Task item:
For the data that follows, state how many lines hold the string "property", giving the number by itself.

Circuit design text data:

----

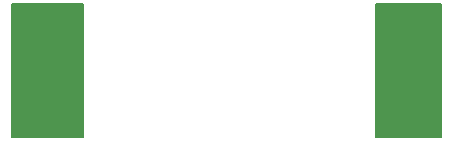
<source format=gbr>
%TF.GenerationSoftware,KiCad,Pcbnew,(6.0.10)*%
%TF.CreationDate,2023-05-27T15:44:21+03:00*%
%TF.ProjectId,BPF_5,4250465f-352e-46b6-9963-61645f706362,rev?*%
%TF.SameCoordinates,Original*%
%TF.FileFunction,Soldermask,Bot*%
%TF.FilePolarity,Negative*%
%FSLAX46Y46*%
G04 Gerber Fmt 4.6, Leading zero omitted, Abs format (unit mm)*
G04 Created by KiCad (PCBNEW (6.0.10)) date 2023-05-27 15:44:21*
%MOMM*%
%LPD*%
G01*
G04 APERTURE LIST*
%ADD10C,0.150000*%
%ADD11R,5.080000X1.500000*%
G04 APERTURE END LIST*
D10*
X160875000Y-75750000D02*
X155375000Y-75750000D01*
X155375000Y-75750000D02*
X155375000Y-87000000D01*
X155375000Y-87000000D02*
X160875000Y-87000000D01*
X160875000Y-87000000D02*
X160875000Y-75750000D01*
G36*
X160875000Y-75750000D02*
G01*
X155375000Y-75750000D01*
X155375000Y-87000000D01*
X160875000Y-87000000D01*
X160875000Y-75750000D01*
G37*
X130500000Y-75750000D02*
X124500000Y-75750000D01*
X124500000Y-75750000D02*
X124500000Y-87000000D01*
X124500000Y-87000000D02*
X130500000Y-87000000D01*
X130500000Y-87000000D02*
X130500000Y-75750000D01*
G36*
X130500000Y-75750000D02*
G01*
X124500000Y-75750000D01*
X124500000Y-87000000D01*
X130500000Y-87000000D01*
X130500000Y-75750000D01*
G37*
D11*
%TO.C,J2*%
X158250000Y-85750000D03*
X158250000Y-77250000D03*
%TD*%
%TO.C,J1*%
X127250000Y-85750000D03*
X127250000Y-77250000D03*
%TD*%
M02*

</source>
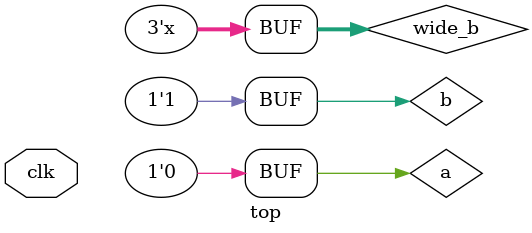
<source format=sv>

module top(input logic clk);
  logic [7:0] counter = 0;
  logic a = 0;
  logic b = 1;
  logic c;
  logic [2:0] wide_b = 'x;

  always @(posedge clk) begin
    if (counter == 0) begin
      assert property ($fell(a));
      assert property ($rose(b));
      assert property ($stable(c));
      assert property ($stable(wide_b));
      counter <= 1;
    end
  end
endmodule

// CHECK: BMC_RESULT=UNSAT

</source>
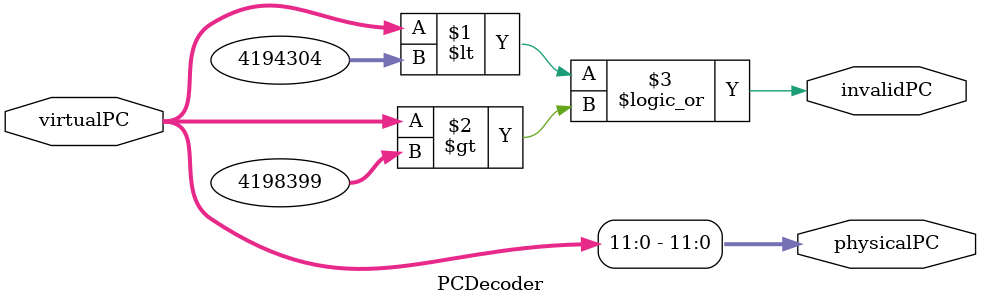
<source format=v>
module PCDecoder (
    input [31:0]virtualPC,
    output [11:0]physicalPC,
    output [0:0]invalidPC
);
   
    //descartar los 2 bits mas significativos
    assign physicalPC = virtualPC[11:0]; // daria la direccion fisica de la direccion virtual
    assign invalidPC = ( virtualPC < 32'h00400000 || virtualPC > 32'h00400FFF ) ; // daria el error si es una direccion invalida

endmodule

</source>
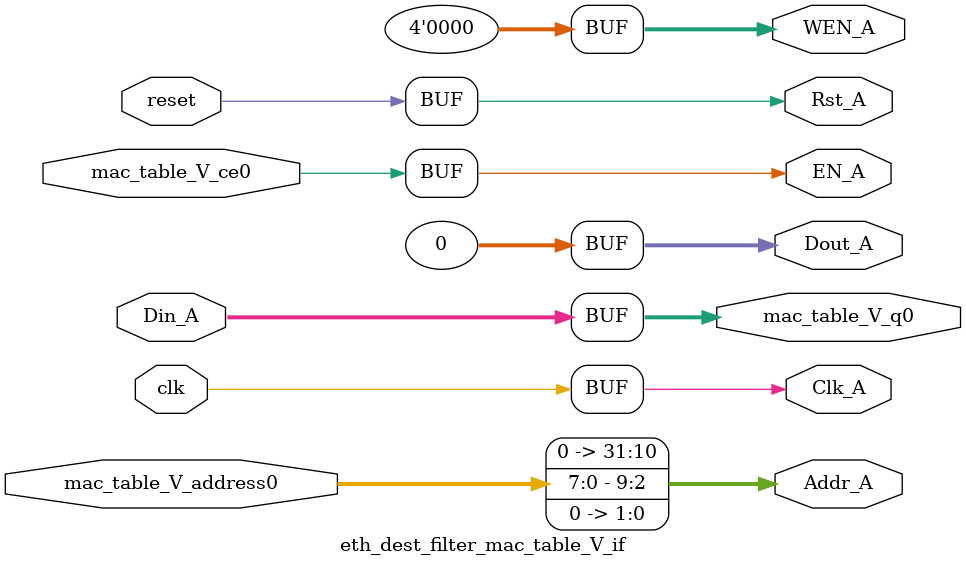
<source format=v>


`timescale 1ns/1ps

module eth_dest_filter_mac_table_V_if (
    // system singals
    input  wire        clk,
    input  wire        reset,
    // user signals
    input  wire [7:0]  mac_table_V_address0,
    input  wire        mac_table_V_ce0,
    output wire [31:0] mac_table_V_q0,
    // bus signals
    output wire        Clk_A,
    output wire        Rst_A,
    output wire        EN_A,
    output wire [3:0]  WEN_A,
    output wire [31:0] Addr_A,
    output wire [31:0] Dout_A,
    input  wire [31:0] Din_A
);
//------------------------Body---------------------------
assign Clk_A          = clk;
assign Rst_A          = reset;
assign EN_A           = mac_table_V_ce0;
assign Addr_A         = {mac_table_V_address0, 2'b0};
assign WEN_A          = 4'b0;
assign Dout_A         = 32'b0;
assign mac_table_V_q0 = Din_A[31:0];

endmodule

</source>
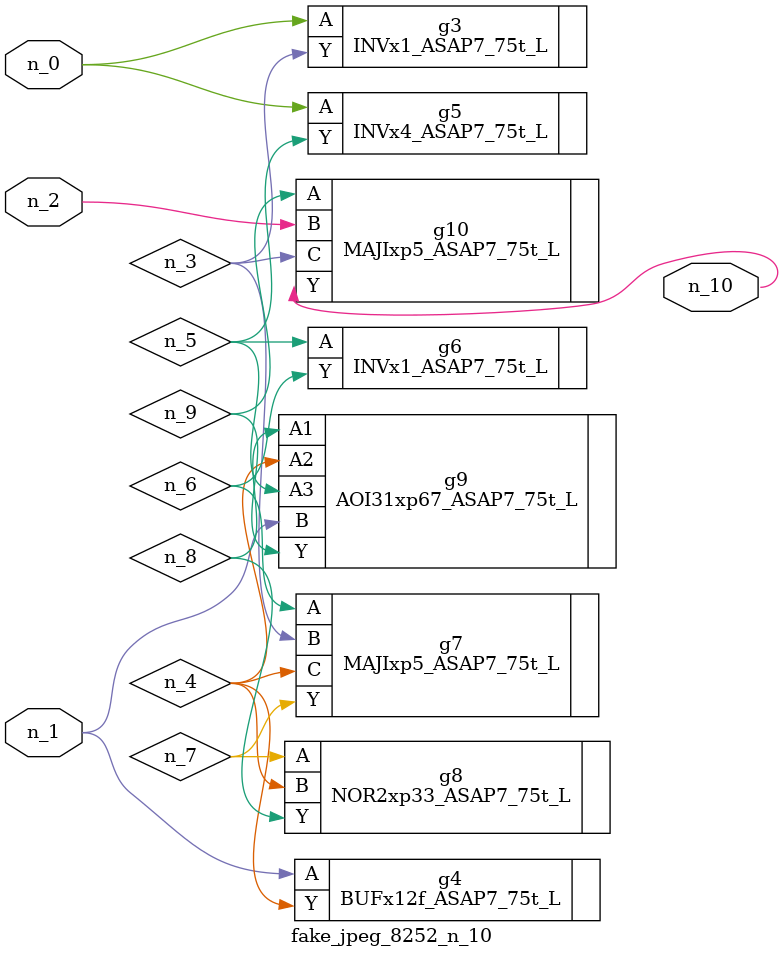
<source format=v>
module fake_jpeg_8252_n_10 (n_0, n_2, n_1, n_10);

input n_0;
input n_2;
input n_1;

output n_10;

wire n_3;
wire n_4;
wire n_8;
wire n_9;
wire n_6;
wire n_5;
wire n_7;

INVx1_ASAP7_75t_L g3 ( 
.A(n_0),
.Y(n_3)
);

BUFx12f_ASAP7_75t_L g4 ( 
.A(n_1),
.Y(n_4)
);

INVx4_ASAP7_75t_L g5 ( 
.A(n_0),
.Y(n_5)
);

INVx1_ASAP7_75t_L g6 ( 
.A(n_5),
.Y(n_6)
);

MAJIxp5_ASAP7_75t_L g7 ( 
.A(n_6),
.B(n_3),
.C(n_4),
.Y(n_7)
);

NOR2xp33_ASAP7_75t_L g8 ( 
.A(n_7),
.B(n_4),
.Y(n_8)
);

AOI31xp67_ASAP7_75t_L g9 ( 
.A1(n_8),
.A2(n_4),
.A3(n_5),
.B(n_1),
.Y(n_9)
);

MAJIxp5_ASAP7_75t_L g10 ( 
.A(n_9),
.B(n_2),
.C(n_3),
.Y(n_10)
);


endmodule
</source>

----

Exercise output:
4